Ramsay MacDonald stood up as the clanging of a bell became audible from the street. ‘Thank God for that! At last!’ he said, pulling the curtain aside. ‘Gentlemen—the ambulance has arrived.’

‘Good!’ said Swales, putting his jacket back on. ‘Pearson, go outside, would you? Bring them straight through. Oh, and get word to the others to call the search off—I don’t think there can be any doubt that George has discovered exactly what we were looking for … I want the reception hall kept clear of guests for when they take Lady Euphemia out to the ambulance. And I want two officers to go with her and to stay with her at the hospital until they receive further orders … and make sure that they’re armed.’

‘Yes sir!’

***

Having been sedated, the patient was bound to a stretcher with leather strops and taken out to the waiting ambulance.
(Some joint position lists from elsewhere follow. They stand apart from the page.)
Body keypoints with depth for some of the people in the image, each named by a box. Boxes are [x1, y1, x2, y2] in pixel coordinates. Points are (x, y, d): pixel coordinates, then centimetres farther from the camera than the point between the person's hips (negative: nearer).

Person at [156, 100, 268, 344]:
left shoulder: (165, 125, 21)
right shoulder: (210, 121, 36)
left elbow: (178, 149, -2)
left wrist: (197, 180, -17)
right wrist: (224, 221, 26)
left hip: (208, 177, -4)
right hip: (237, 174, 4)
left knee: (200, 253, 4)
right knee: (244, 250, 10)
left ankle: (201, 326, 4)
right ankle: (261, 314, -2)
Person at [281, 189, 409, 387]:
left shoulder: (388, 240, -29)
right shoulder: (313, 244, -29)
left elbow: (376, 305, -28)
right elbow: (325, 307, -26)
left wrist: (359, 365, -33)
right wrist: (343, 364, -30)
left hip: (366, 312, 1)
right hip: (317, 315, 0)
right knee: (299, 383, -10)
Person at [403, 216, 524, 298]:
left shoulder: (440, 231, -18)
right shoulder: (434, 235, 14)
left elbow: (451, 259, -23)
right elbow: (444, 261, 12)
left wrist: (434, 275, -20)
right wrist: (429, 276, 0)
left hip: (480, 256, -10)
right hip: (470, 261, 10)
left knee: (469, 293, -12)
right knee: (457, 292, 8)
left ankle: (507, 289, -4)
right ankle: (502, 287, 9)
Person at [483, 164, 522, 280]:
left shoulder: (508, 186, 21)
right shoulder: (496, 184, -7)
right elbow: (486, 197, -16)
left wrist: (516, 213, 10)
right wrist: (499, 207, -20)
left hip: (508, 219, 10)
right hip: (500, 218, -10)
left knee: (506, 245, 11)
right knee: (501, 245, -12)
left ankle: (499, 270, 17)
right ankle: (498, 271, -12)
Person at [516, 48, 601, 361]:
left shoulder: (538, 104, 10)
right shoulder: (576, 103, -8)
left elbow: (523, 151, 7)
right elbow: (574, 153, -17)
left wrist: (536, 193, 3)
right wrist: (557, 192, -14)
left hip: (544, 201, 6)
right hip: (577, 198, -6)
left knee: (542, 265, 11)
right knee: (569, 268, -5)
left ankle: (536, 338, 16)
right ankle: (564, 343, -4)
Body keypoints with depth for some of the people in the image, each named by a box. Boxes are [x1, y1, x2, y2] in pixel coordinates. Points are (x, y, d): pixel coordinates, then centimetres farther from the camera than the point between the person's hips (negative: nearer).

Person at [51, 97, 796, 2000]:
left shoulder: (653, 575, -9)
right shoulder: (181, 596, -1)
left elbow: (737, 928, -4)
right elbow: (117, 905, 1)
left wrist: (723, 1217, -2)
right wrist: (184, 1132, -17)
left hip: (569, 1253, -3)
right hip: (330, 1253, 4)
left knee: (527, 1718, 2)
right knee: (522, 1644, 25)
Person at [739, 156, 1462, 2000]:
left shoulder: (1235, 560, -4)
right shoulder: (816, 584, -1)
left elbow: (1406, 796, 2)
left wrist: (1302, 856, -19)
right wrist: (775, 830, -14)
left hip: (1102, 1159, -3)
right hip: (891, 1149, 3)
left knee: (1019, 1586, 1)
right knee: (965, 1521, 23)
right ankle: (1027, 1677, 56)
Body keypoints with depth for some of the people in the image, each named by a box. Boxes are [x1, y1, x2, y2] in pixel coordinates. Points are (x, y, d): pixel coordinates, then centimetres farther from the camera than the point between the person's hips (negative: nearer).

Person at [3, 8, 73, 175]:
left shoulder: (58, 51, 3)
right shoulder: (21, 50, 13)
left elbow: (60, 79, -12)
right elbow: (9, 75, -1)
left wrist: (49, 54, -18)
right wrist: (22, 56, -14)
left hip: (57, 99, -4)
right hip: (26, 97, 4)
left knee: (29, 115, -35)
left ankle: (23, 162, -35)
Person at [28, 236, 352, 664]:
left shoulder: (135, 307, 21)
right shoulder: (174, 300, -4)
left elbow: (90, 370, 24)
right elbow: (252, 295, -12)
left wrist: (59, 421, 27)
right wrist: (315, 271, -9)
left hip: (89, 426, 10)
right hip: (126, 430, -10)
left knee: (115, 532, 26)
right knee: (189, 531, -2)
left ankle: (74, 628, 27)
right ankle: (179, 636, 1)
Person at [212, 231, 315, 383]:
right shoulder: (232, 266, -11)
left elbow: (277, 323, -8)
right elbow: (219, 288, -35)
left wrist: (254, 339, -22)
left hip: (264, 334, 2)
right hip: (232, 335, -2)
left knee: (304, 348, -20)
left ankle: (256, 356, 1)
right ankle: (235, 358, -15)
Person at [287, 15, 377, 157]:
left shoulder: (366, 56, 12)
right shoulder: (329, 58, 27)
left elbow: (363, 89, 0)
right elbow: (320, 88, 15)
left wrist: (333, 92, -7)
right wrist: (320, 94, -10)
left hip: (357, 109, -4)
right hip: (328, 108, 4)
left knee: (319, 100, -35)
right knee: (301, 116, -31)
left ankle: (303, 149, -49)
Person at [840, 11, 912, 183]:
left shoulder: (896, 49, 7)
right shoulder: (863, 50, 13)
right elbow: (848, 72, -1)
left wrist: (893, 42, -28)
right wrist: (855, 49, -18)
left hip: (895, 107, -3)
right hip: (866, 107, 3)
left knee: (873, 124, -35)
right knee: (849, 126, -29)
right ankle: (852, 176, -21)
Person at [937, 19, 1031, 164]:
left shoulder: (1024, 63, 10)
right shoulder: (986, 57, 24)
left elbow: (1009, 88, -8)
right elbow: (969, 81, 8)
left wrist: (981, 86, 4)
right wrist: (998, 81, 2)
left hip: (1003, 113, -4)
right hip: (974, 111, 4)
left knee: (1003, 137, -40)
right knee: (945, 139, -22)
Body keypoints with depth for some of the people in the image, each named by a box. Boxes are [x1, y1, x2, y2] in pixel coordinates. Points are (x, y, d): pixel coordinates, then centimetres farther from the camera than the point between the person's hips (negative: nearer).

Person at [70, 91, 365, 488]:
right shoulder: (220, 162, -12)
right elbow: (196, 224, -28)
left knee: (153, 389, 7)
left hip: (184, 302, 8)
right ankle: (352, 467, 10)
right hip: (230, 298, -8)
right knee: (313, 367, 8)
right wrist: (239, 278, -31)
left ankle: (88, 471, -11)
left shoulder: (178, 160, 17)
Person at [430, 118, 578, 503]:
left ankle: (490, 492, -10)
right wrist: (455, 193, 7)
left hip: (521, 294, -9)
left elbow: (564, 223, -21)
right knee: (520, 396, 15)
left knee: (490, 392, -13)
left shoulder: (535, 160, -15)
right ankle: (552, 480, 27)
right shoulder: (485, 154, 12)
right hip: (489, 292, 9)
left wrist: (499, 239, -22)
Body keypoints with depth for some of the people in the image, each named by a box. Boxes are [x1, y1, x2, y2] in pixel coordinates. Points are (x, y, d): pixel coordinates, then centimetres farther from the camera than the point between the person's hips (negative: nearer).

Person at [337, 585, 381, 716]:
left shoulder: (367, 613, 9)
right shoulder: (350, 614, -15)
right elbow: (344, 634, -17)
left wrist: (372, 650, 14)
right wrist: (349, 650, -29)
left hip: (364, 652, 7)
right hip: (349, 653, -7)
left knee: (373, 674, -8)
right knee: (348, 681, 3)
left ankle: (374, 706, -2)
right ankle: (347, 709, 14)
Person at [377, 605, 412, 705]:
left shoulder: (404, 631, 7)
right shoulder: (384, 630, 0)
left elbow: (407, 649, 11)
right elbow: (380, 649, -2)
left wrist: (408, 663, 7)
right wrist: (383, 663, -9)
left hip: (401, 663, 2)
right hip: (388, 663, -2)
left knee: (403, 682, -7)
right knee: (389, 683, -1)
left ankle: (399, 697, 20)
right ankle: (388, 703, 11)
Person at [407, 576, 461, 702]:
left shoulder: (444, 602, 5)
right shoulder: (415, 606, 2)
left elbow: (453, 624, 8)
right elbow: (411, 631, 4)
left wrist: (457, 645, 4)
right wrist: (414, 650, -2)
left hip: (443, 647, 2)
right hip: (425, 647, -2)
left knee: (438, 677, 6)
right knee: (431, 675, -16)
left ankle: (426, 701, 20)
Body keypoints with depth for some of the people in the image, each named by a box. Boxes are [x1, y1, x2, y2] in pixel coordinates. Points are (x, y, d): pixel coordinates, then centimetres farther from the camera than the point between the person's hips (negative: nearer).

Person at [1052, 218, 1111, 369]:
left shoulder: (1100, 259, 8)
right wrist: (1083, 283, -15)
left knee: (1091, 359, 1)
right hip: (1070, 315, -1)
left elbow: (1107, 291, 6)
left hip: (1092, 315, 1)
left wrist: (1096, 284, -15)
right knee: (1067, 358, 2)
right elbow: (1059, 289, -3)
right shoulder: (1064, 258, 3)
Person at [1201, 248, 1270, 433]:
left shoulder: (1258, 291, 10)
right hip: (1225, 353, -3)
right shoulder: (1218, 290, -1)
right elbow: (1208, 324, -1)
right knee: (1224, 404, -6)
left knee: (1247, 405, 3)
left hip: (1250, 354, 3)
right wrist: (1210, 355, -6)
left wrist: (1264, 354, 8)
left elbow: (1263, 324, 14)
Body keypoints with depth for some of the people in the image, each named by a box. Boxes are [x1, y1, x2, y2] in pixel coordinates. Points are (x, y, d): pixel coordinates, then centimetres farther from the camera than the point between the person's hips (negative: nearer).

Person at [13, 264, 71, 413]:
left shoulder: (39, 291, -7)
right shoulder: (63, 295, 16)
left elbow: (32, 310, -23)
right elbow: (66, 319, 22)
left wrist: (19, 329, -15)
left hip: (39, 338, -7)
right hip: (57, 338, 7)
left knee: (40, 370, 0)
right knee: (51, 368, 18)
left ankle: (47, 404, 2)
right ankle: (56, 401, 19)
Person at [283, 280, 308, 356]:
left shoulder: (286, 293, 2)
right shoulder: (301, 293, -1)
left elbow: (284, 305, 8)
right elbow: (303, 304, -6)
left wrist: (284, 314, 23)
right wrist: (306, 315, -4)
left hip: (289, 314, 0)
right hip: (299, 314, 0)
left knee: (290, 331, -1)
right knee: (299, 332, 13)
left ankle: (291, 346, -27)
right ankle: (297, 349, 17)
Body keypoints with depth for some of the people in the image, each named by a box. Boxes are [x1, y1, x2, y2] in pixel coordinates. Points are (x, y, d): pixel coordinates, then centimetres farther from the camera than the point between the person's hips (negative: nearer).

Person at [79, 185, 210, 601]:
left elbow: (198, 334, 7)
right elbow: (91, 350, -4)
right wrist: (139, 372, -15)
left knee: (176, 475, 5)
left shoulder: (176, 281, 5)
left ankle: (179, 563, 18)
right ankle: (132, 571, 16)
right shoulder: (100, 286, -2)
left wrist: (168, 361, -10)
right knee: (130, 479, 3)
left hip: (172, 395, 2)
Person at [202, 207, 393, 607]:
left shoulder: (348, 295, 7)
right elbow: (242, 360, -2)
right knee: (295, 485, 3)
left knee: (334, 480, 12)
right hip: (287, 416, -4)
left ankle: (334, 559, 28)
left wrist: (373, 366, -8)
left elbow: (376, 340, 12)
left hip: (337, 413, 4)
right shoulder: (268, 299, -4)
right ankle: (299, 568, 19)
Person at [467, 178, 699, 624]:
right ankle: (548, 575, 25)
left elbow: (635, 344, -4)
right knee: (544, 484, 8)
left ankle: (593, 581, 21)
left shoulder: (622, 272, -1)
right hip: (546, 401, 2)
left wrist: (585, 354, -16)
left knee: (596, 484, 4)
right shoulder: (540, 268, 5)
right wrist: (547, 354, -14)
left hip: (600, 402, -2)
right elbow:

‘My God, what a mess!’ said Ramsay MacDonald, watching the stretcher being loaded into the back of the vehicle from the study window.

‘Indeed,’ said the General, pouring himself a glass of sherry.

‘I’m free to go, I take it, Swales?’ said Saint Clair, getting up from his seat and nonchalantly picking some fluff from his jacket sleeve.

‘No, sir,
you are not!
’ roared Swales, angrily sucking the remnants of the sherry from his copious moustache. ‘You, sir, are under arrest!’